Homosexual matchmaking app cut from Apple China

From Bloomberg's "Gay Dating App Grindr Vanishes From China App Store" posted Sunday:

Grindr, a popular gay dating app, has been removed from Apple Inc.’s App Store in China, days after Beijing said it was going to renew its campaign to police online content.

The U.S.-owned app was taken off the iOS store last week, while searches for the matchmaking platform on Android produce no results on app markets run by domestic giants like Tencent Holdings Ltd. and Huawei Technologies Co. Alphabet Inc.’s Play Store, like other Google services, is unavailable in China. Local Grindr competitors, including Blued, remain accessible across iPhones and Android devices.

My take: If Grindr vanished from the other platforms as well, then I suppose the first openly gay Fortune 500 CEO shouldn't take it personally.

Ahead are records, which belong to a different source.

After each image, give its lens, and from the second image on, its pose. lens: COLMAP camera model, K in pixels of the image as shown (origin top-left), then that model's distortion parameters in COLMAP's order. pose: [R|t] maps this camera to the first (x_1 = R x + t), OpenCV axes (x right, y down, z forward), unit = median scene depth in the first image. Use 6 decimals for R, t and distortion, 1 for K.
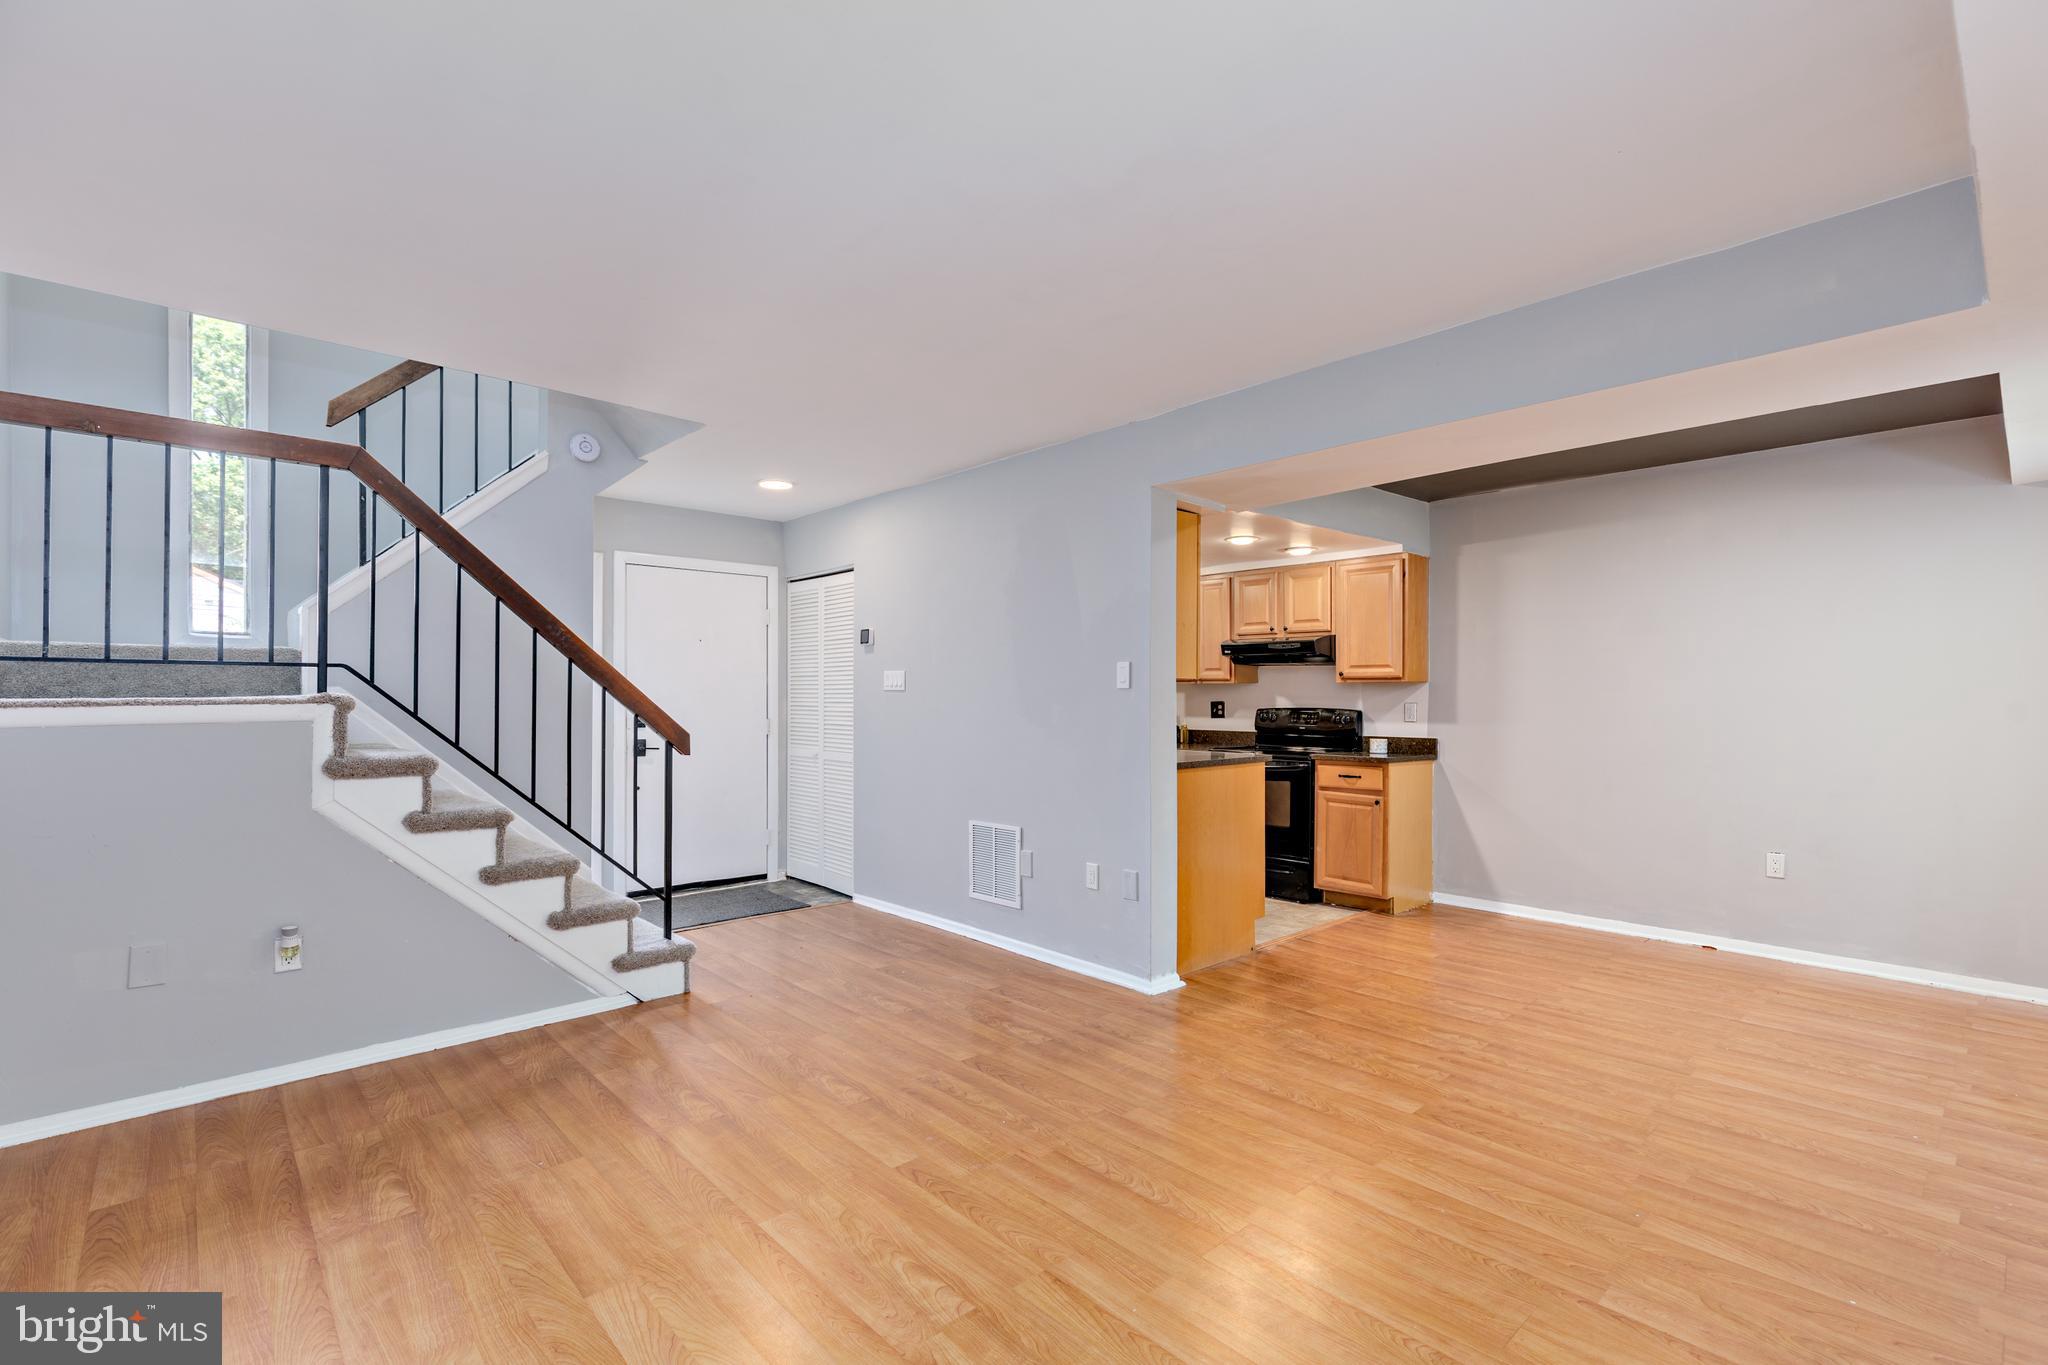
lens RADIAL K [[919.7, 0, 1034.9], [0, 919.7, 695.6], [0, 0, 1]] dist [0.010581, -0.002130]
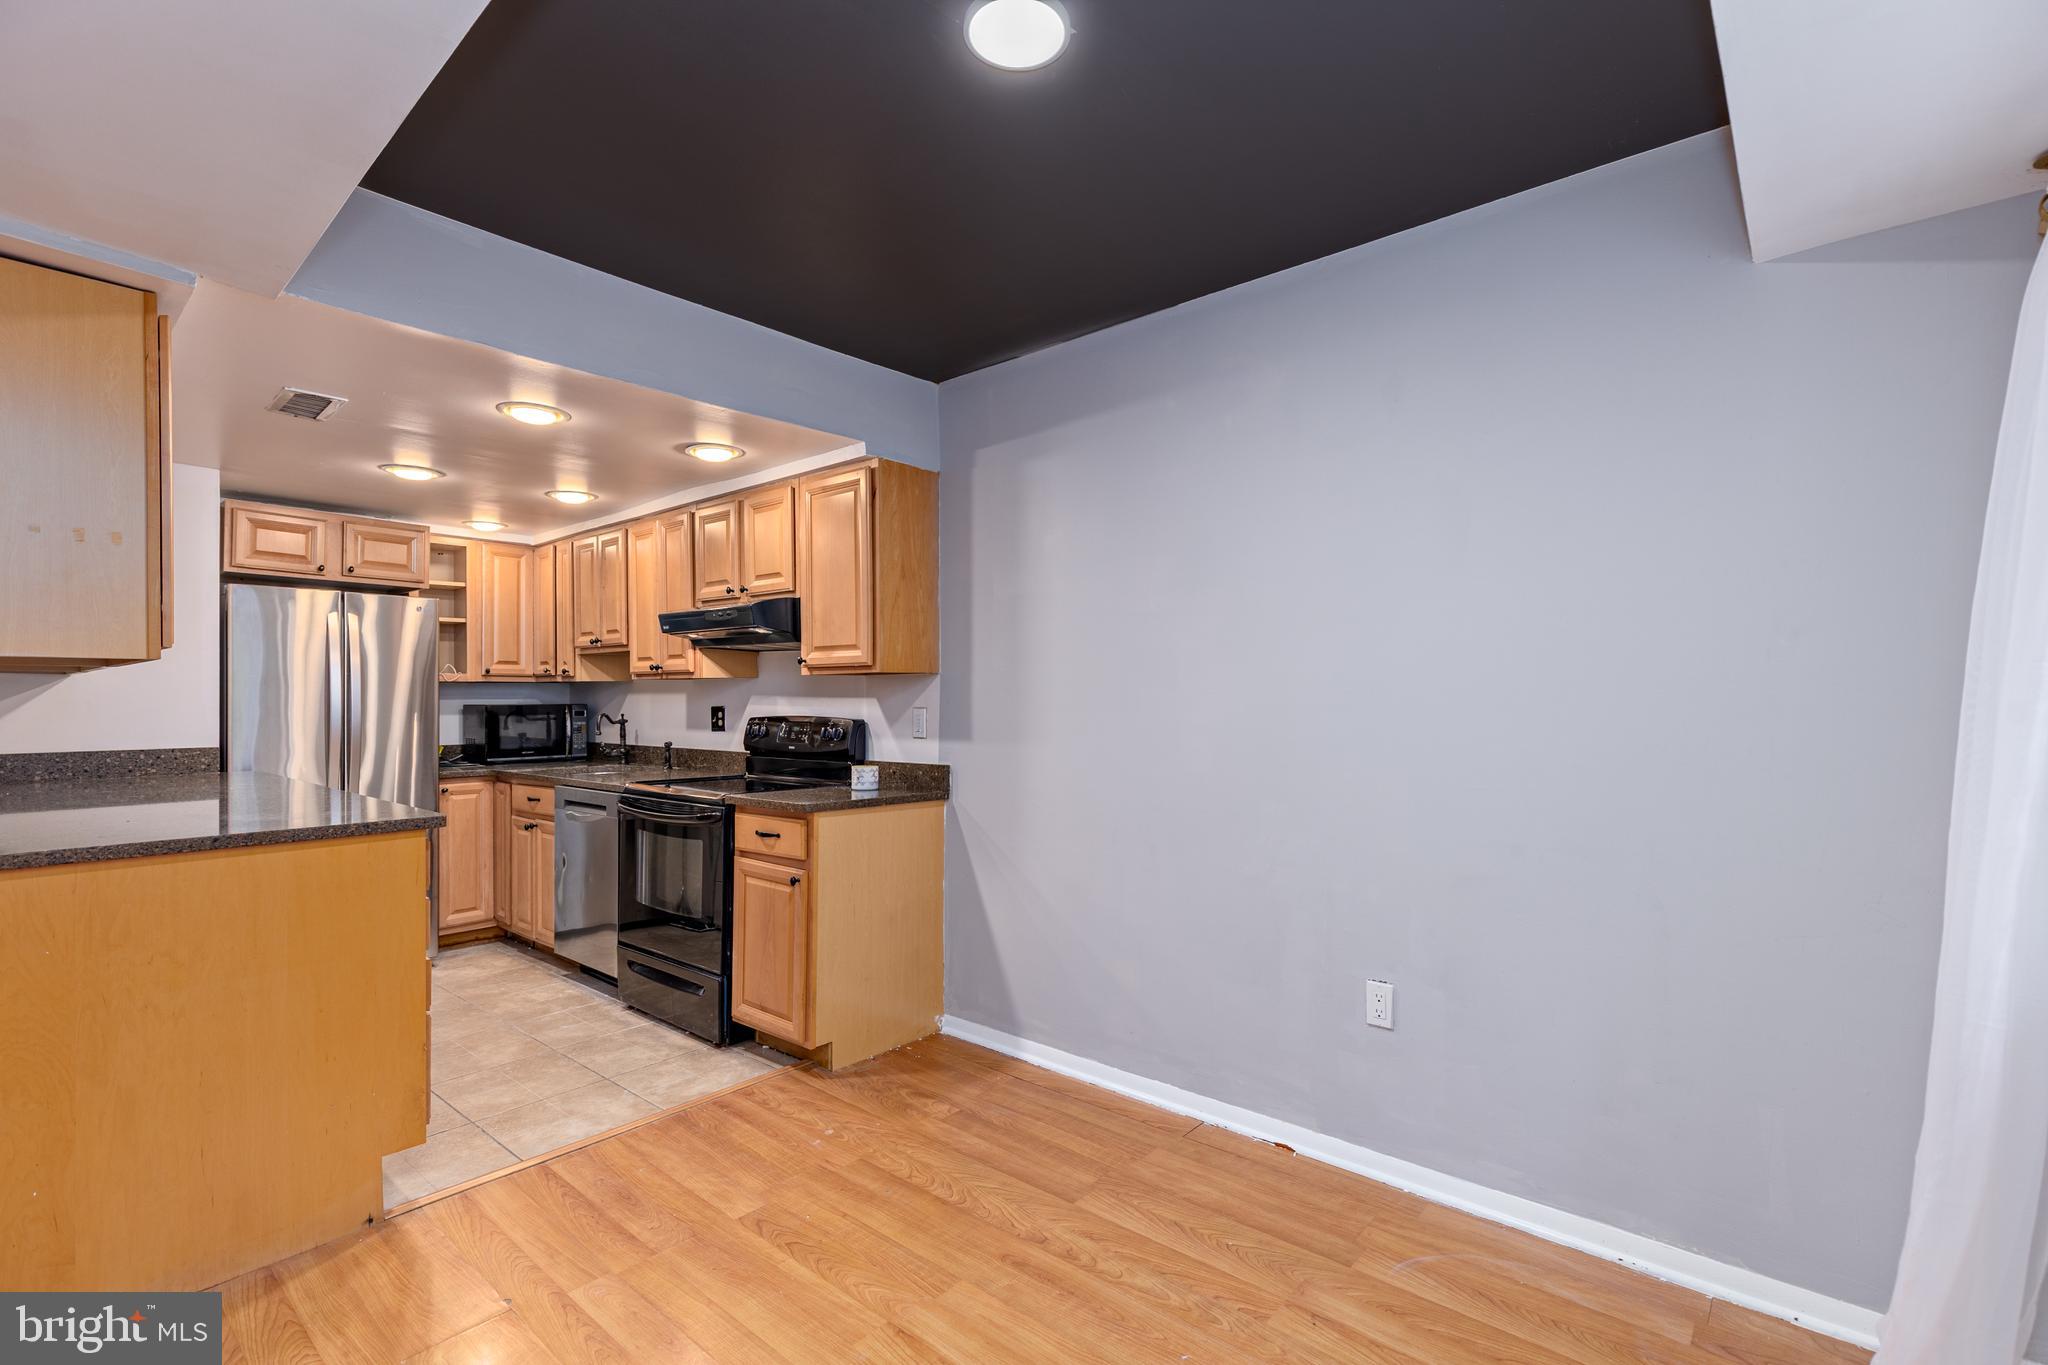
lens RADIAL K [[919.7, 0, 1038.6], [0, 919.7, 695.6], [0, 0, 1]] dist [0.010581, -0.002130]
pose [[0.993121, -0.003333, 0.117045, 0.698128], [0.003642, 0.999990, -0.002430, 0.002454], [-0.117036, 0.002840, 0.993124, 0.627398]]
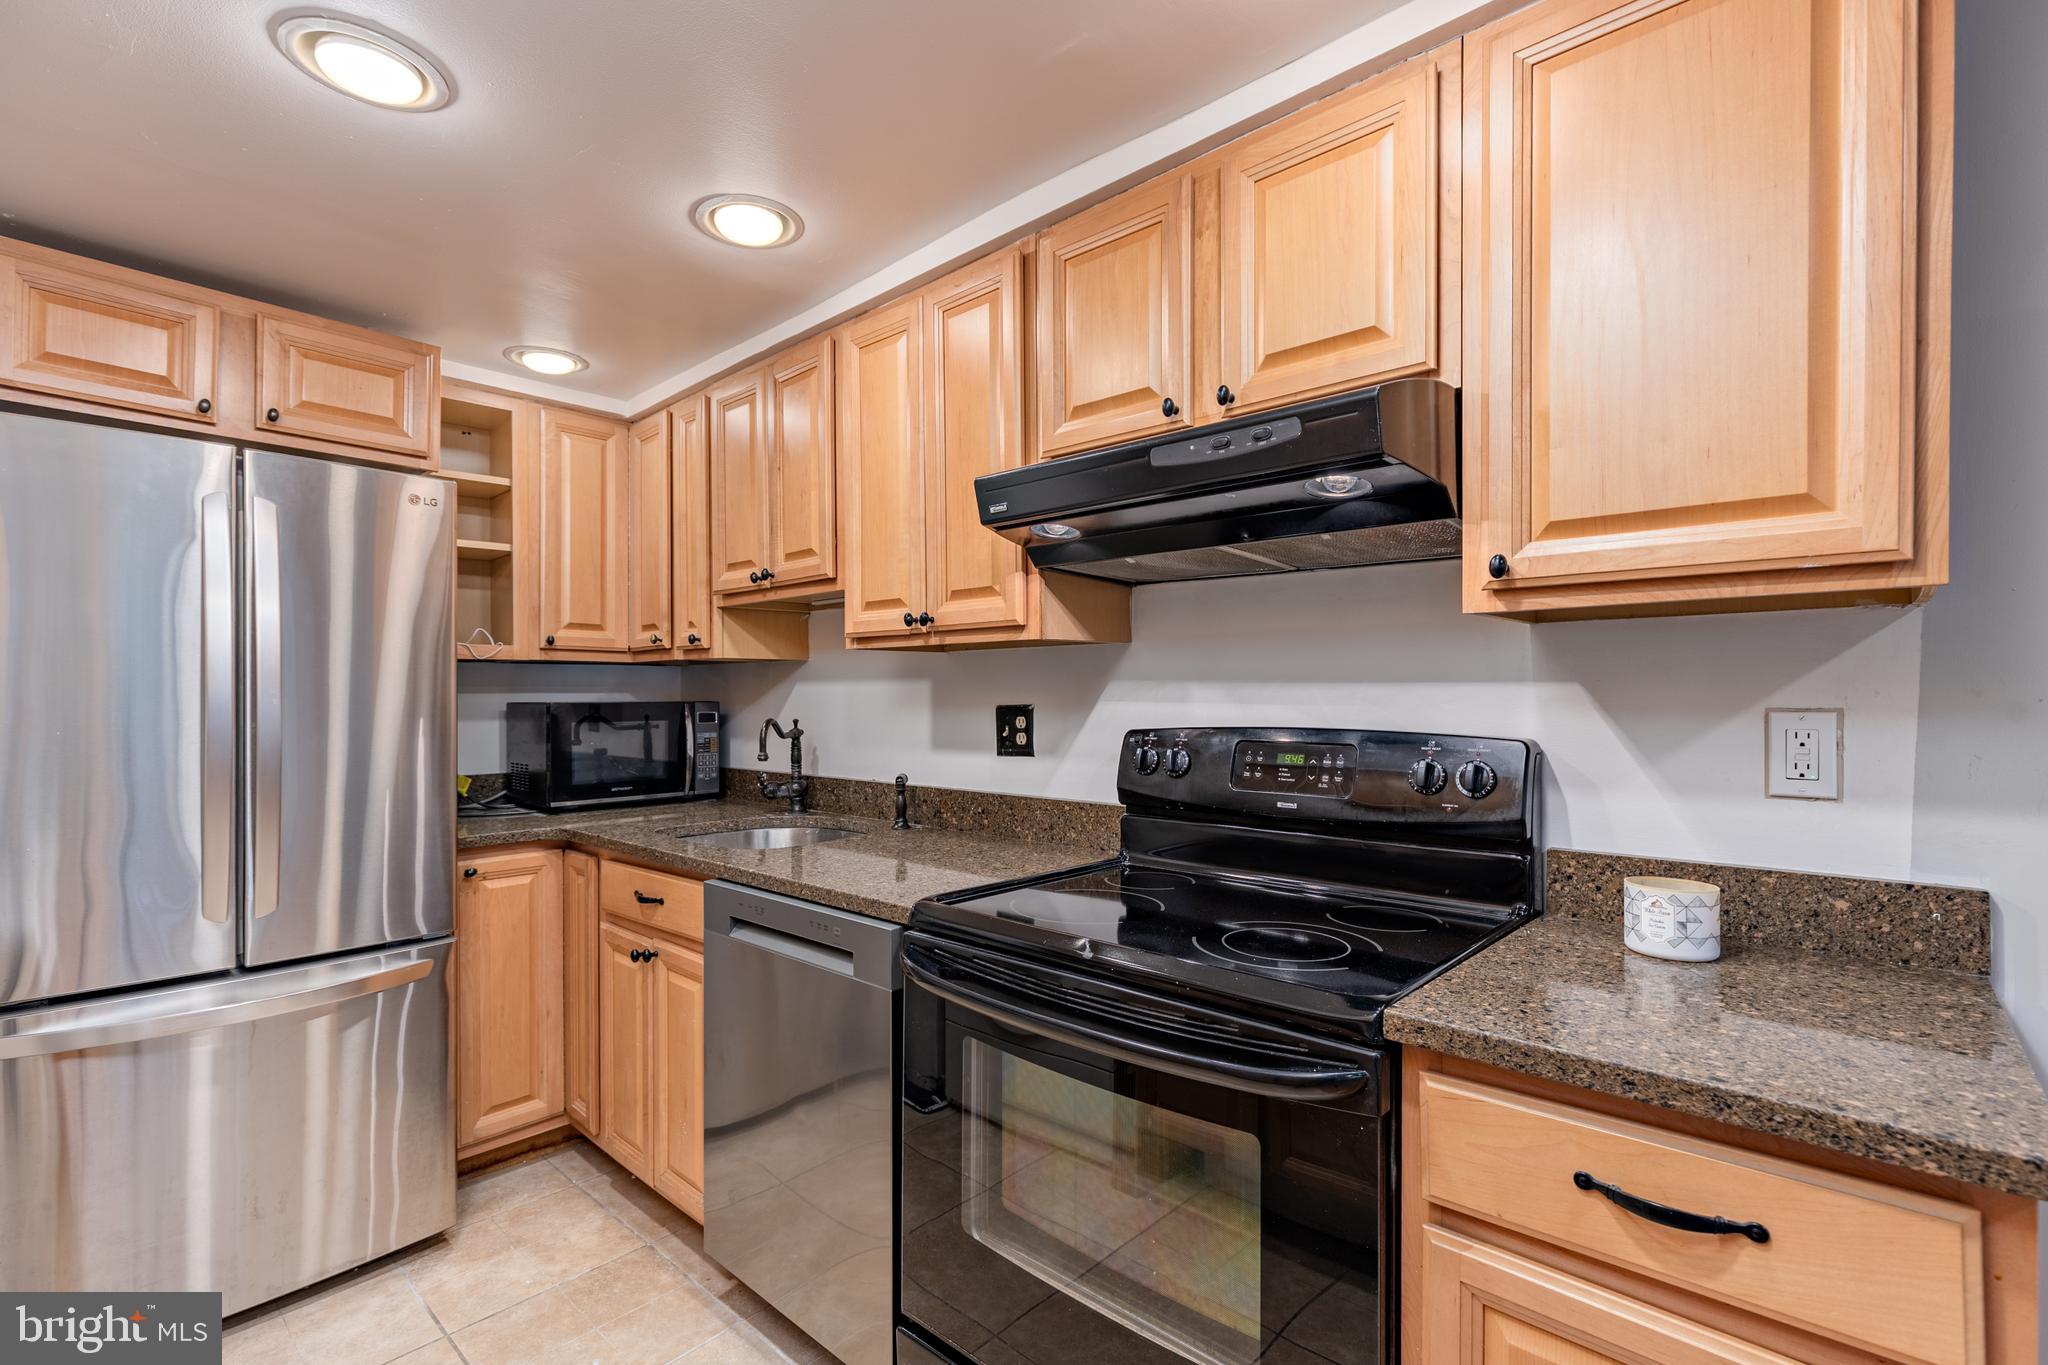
lens RADIAL K [[919.7, 0, 1037.2], [0, 919.7, 695.1], [0, 0, 1]] dist [0.010581, -0.002130]
pose [[0.996673, -0.004260, 0.081396, 0.359314], [0.004351, 0.999990, -0.000943, 0.006658], [-0.081391, 0.001294, 0.996681, 1.347752]]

Memo to Blued: Watch your back.


  1. Jerry Doyle said:
    “…. days after Beijing said it was going to renew its campaign to police online content.”

    I suspect this only is the beginning of a renewed censoring effort on the part of the CCP to carry forth Xi Jinping’s effort to emasculate Deng Xiaoping’s opening of China to the Western world. It was Deng’s reforms that opened China’s economy to a more western capitalistic society. The old joke was Deng Xiaoping is sitting in his car reading a newspaper, when his driver interrupts him and says, ‘Comrade, there’s a problem. The sign says turn Left for communism, turn Right for capitalism. Which way should I go?’ Deng tells his driver, ‘There’s no problem. Just signal left and go right.’” Xi is learning of the new found freedoms to society that comes with capitalism.

    I say, too: “Blued, Watch your back.”

    January 31, 2022
  2. I followed a link from a New York Times article to various sites the archive Weibo chat room sessions and micro-blogs. It’s the equivalent of Twitter except participants risk a few years in jail if they step on the wrong toes. Many of the Weibo posts I researched were taken down hours, days or weeks after being posted. It’s part of my research on the illogical multi-nation backlash on one of the biggest cash-cows of the last decade, technology.
    Apple’s App Store is typically the last one to remove an app clearly being censored by local or national governments. The same apps disappear from Android overnight and you must pay a 3rd party site an exorbitant fee to download a copy of a once free or inexpensive app. That copy may only work for a few months before the powers that be block the overseas app servers. Apple’s app store doesn’t permit this 3rd party scam.
    Apple’s App Store holds out considerably longer, sometimes months or even years, before eventually removing apps that some official somewhere wanted removed. It seems Apple walks app-removal requests through all the official channels before eventually zapping it. This actually gives participants time to regroup on some other app/platform.
    The problem is, most people in China do not own an Apple iPhone, they own Androids. So friends with iPhones become closer friends. Many Weibo bloggers claimed to know someone who works at a Foxconn plant or once worked there themselves. Good and bad is related about Foxconn but equivalent pay & benefits are not easy to find.
    Once they can afford an iPhone, they trade up. If they date someone with an iPhone they must switch from Android. Various models, like Samsung or Huawei phones, have quickly fallen out of favor for labor or geopolitical issues. The iPhone is seen as a Chinese phone, especially as Apple increases their offices/stores in China while continuing to indirectly employ millions through Pegatron, Foxconn and the lot.
    It’s true central governments order some apps down from all platforms overnight but that’s rare. App censorship can happen in all nations, not just the one where Weibo is headquartered. Would a Western Nation take down Twitter or TikTok? I think not. Pakistan and Nigeria try to throttle the Internet but proxy servers pop up like moles in the yard. It draws too much attention to the government’s heavy-handed action. Some apps are so popular users seem willing to stage a revolution to keep them.